Development of a Spatially Multiplexed Ion Mobility Spectrometer and Utilization of Ion Mobility-Mass Spectrometry for Conformational Analyses of Lipids and Other Biomolecules
Leaptrot, Katrina Lahoma
The aim of this research was to develop strategies to advance ion mobility-mass spectrometry (IM-MS) studies via both the development of a novel, spatially multiplexed instrument and the conformational analyses of biomolecules, specifically in regards to lipid structural identification. This work describes the theoretical considerations and development of a novel multiplexed ion mobility spectrometer (IM), which can be interfaced with mass spectrometry (MS) in the future and will provide benefits in throughput, sensitivity, versatility, and temporal sampling resolution (for on-line analyses), among other figures-of-merit. The spatially multiplexed IM consists of arrays of eight ion sources, optical components, and detectors, with all components housed in a single vacuum system, utilizing one set of electronics, and supported by shared hardware. This instrument is currently undergoing evaluation, modification, and optimization, with ions having been successfully generated, transmitted into vacuum, manipulated via ion optics, and detected at a Faraday plate, and the acquired signal having been displayed by means of software developed in-house.
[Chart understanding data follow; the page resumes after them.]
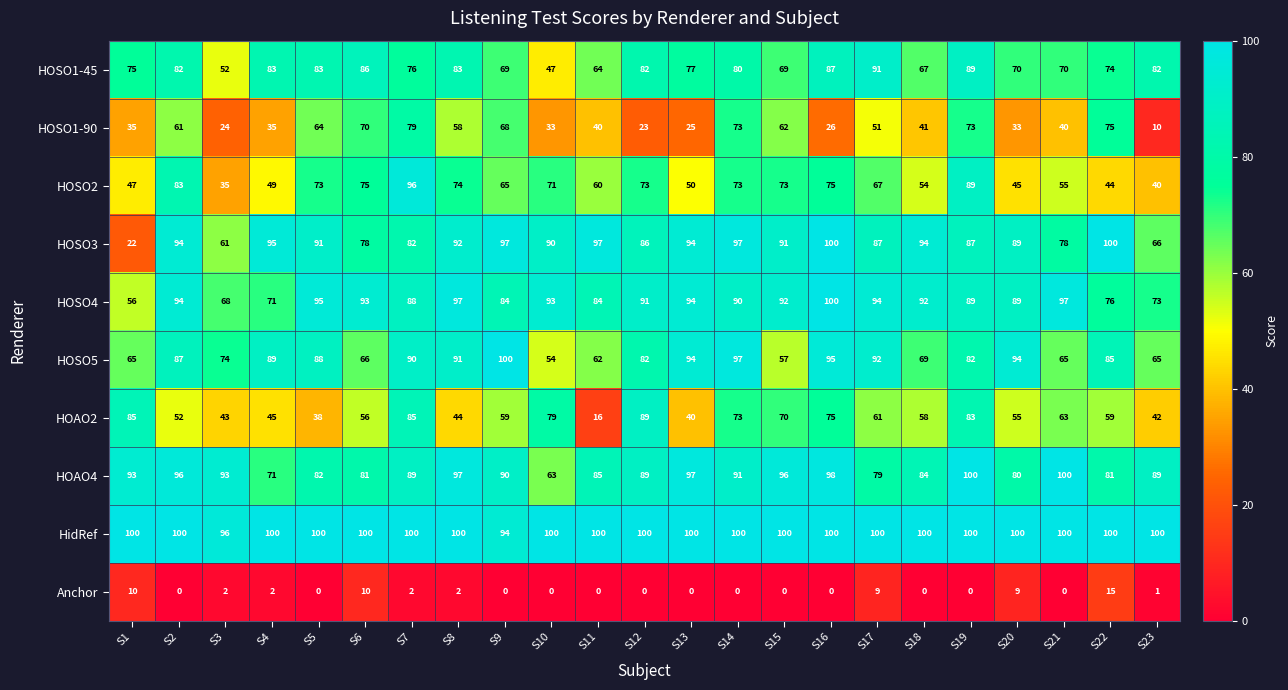

What is the approximate value of HidRef at S20?

100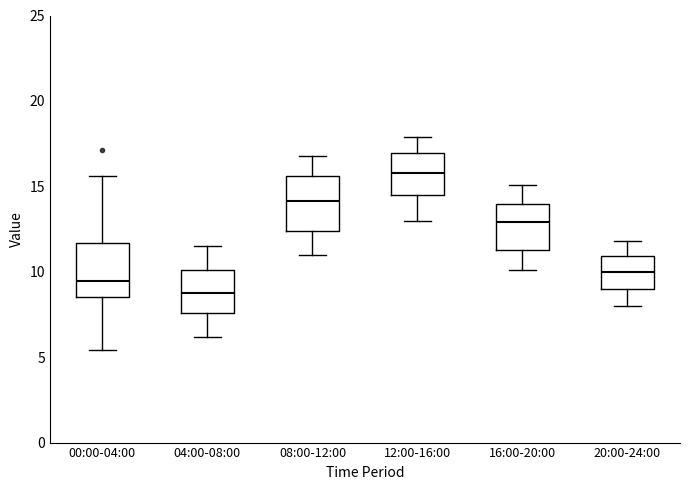

Where is the lower edge of the box for 12:00-16:00 on the y-axis? The values are not printed on the chart, so give them approximately, as read against the axis.

14.5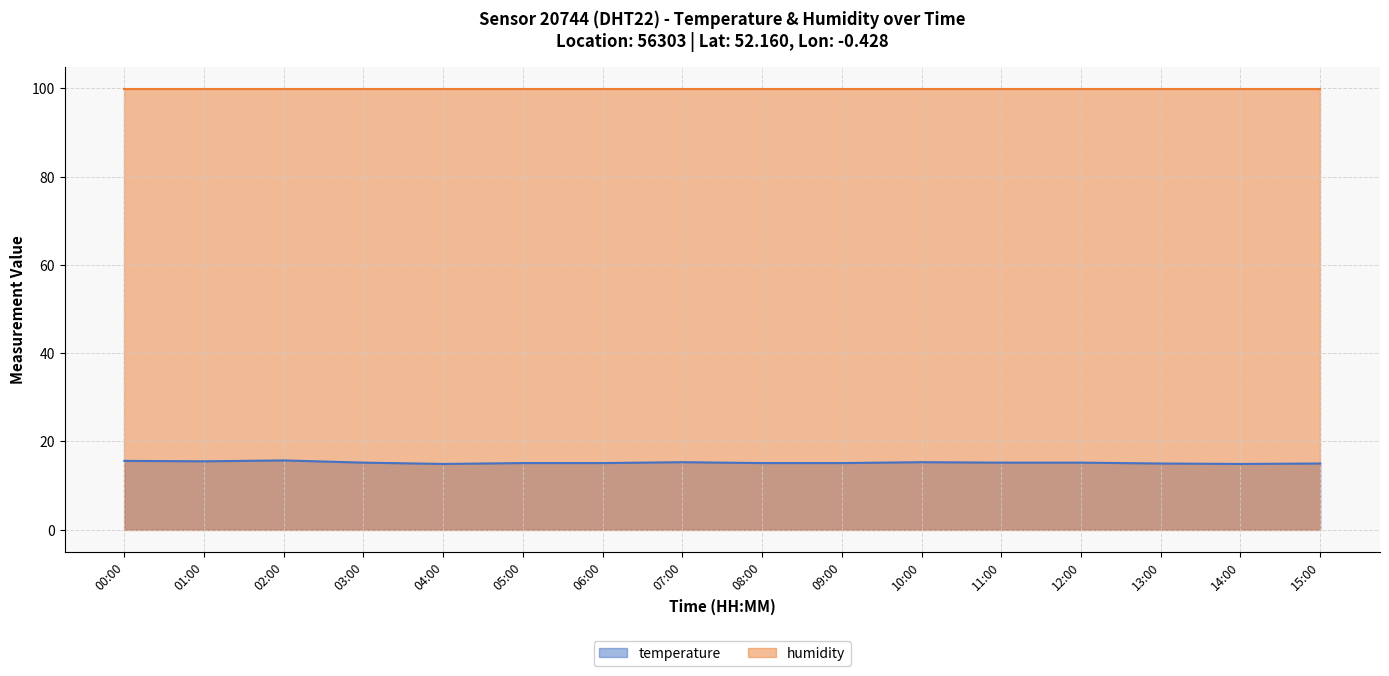

The value at 03:00 is 15.2. True or false?

True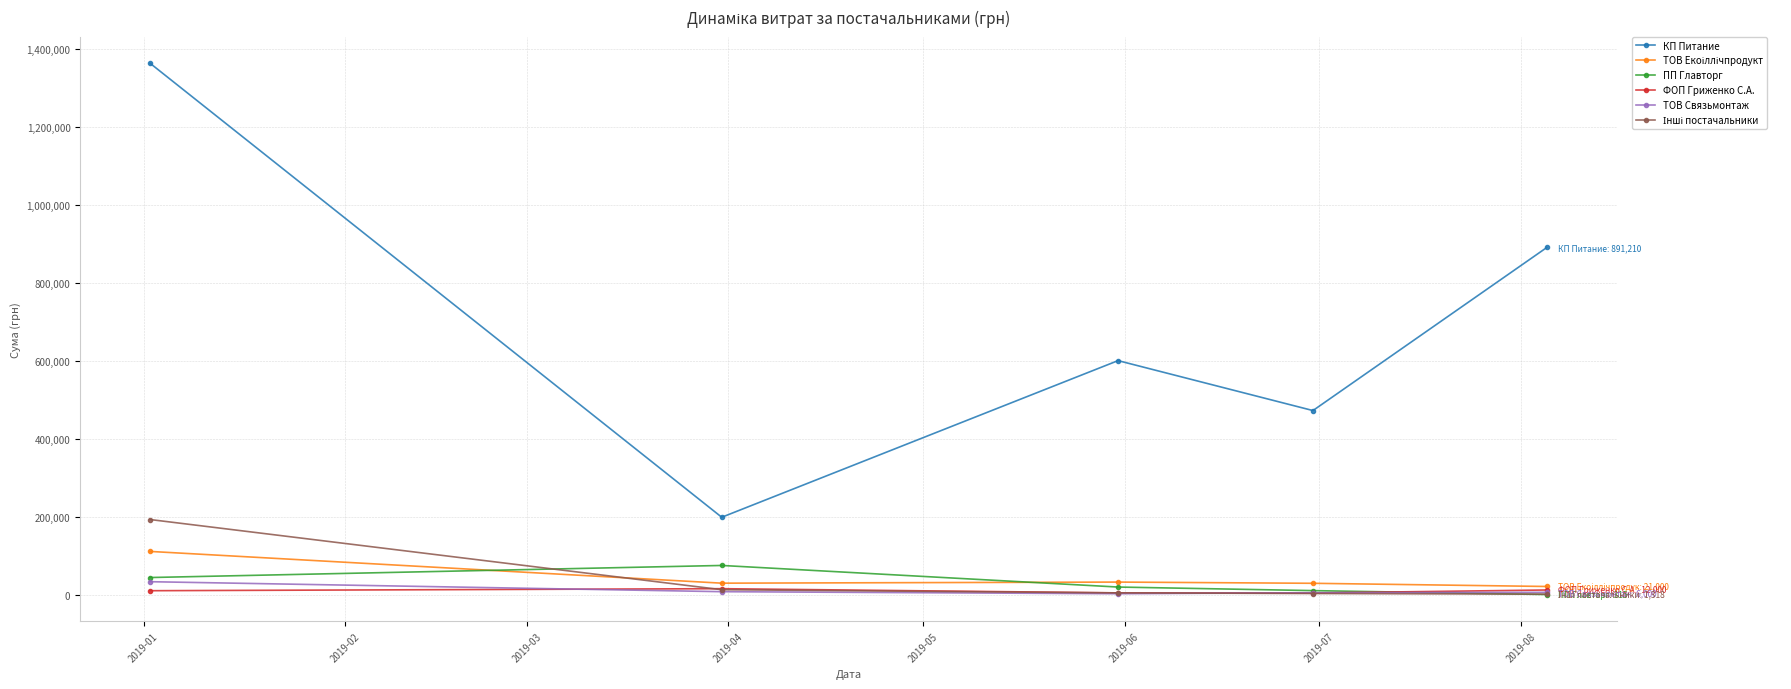

Which series has the widest spread of values?

КП Питание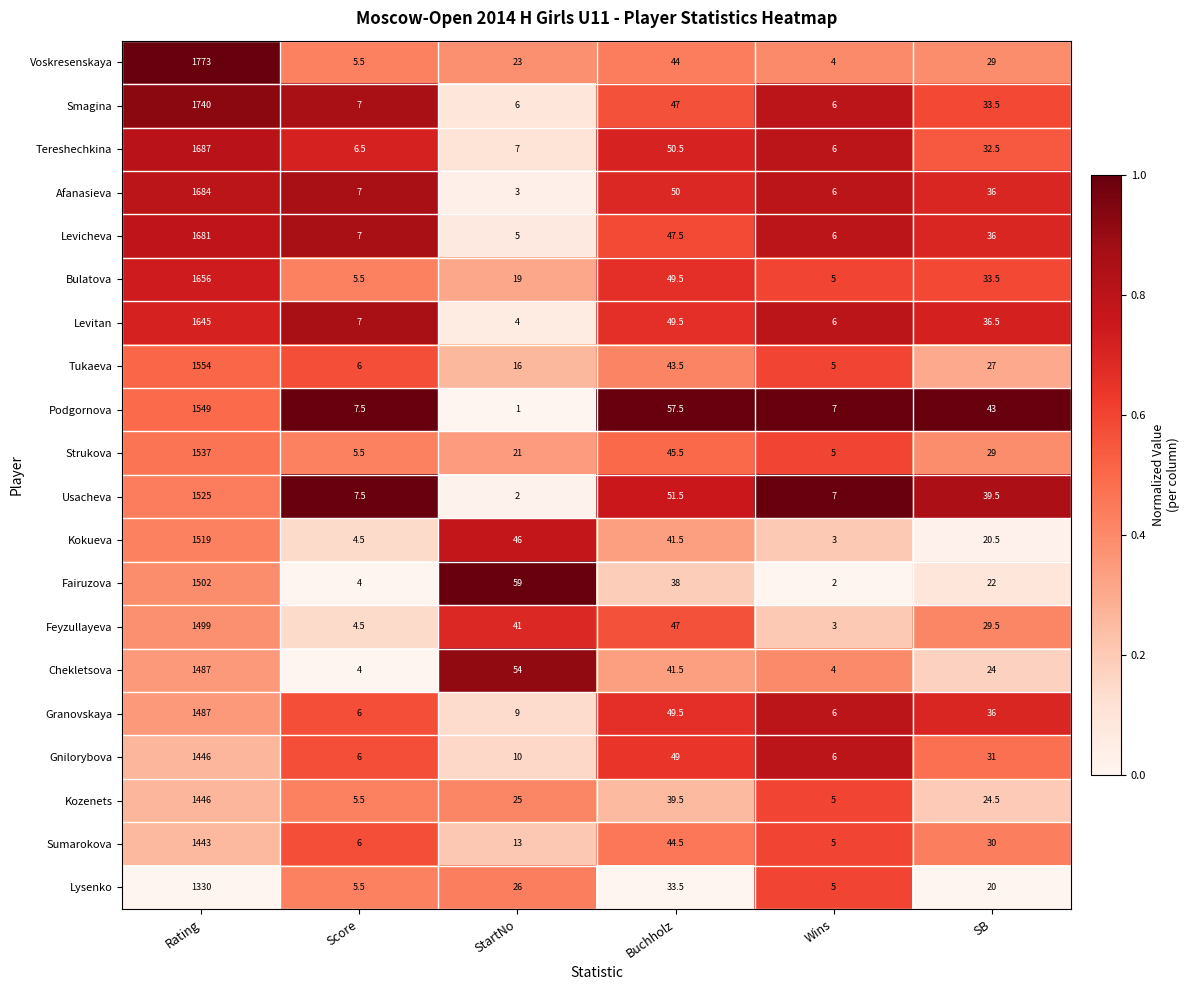

Rank the categories by Fairuzova value from lowest to highest.

Wins, Score, SB, Buchholz, StartNo, Rating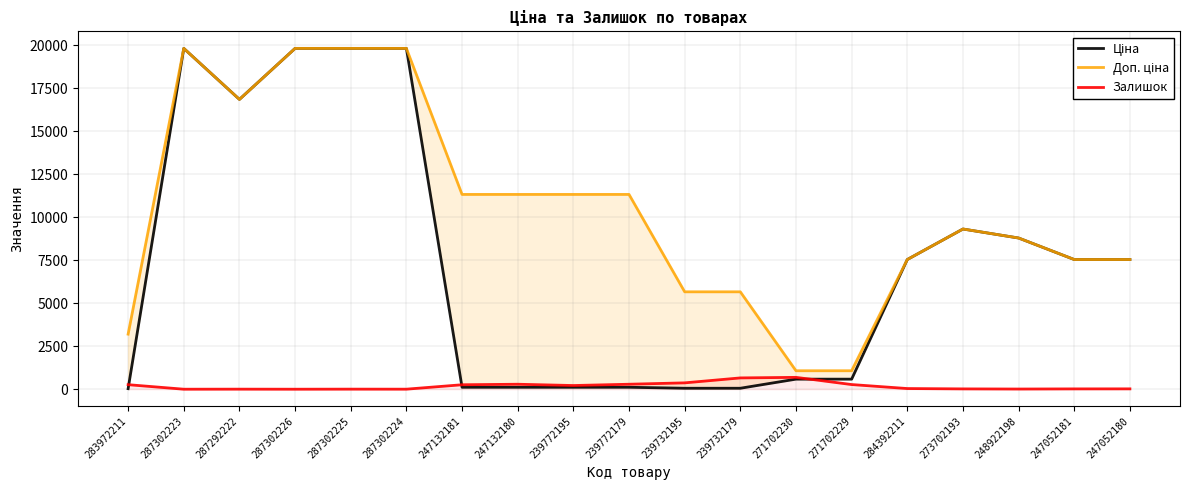

Reading left to right, extract all data points from this chart.

Ціна: 283972211=32.0	287302223=19831.1	287292222=16863.2	287302226=19831.1	287302225=19831.1	287302224=19831.1	247132181=113.3	247132180=113.3	239772195=113.3	239772179=113.3	239732195=56.7	239732179=56.7	271702230=586.0	271702229=586.0	284392211=7545.9	273702193=9321.4	248922198=8797.6	247052181=7545.9	247052180=7545.9
Доп. ціна: 283972211=3205.0	287302223=19831.1	287292222=16863.2	287302226=19831.1	287302225=19831.1	287302224=19831.1	247132181=11334.0	247132180=11334.0	239772195=11334.0	239772179=11334.0	239732195=5667.0	239732179=5667.0	271702230=1074.5	271702229=1074.5	284392211=7545.9	273702193=9321.4	248922198=8797.6	247052181=7545.9	247052180=7545.9
Залишок: 283972211=264.0	287302223=1.0	287292222=4.0	287302226=1.0	287302225=5.0	287302224=3.0	247132181=260.0	247132180=290.0	239772195=215.0	239772179=290.0	239732195=370.0	239732179=658.0	271702230=690.0	271702229=272.0	284392211=39.0	273702193=19.0	248922198=11.0	247052181=19.0	247052180=21.0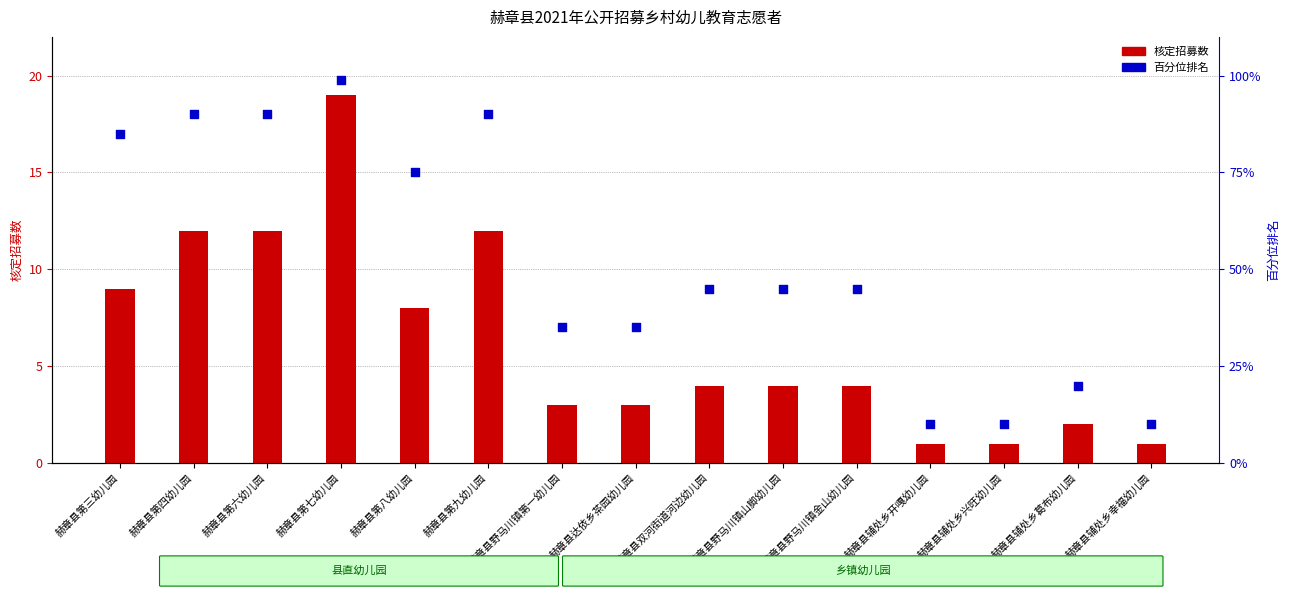

What is the total value across all series at 赫章县第三幼儿园?

94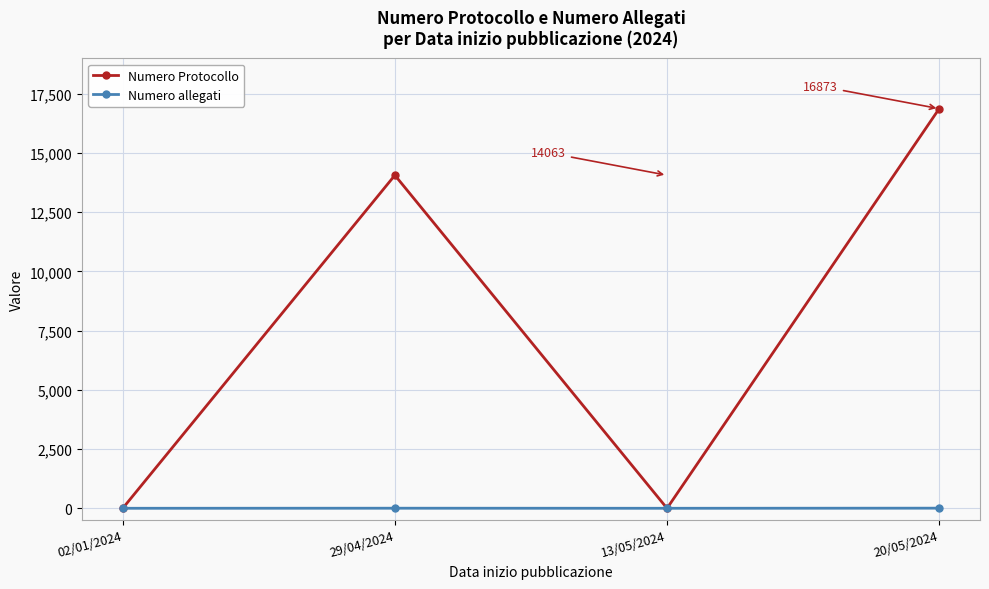

Count the Numero Protocollo values in the range 0 to 16873.

4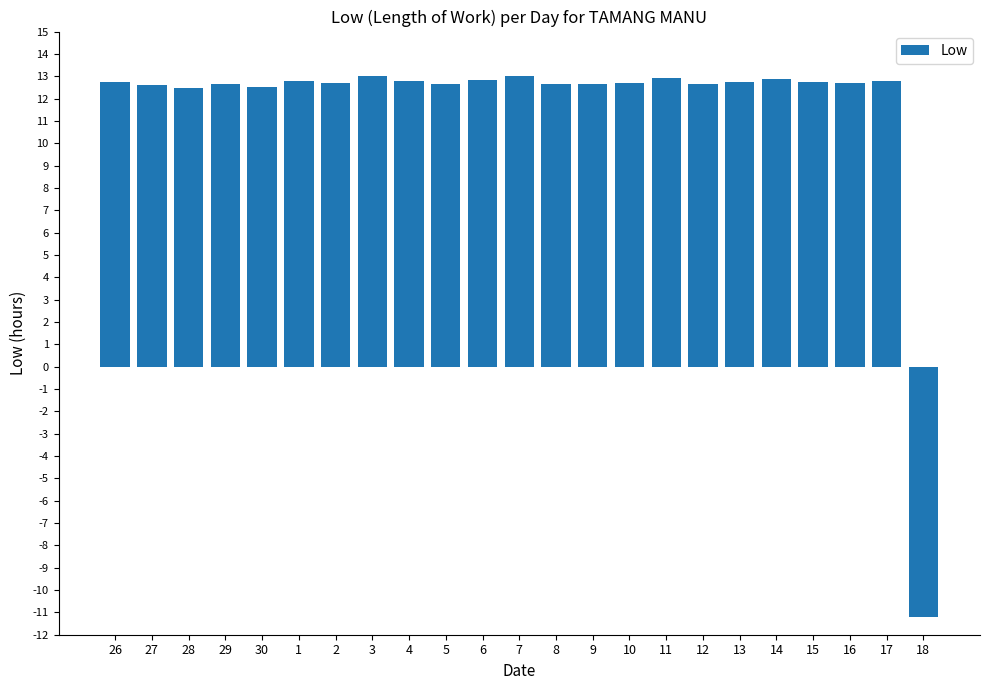

How many categories are shown in the chart?

23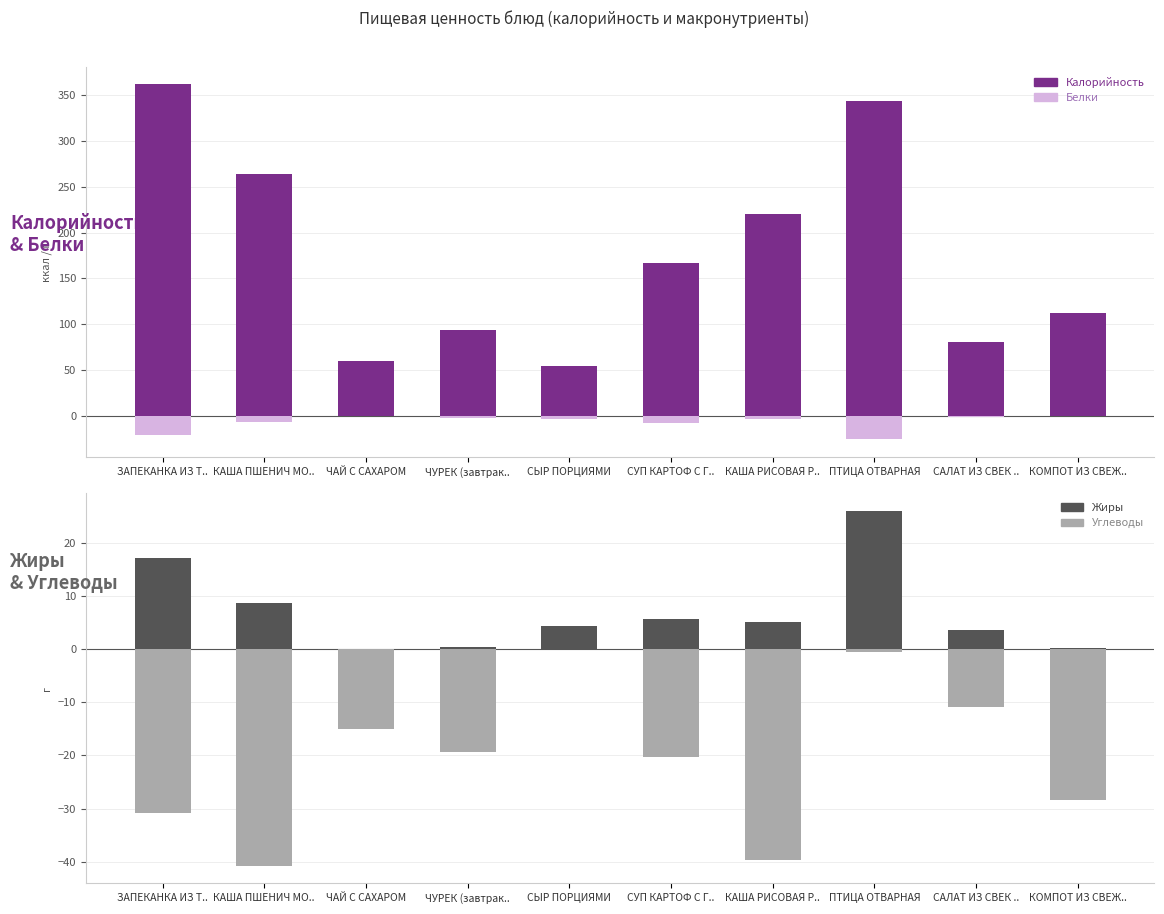

How many values in the Углеводы series are below -19?

6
A commercially available IM-MS was used for comparison of collision cross section (CCS) and mass-to-charge ratio. Analyses across four chemically distinct classes of molecules revealed relative gas-phase densities as follows, from least to most efficient packing: tetraalkylammonium salts, lipids, peptides, and carbohydrates. Of the investigated biomolecules, lipids exhibited the largest CCS values, intrinsic to their inability to form compact gas-phase structures. The biological function of lipids is dictated by structure, making elucidation of their structural detail an important endeavor. Seven lipid classes within glycerophospholipid and sphingolipid categories were investigated and found to trend uniquely relative to headgroup size, with adoption of general and predictable gas-phase conformations governed by differences within the acyl tails, of which the degree of unsaturation was found to be four times as influential as acyl chain length on conformational broadening.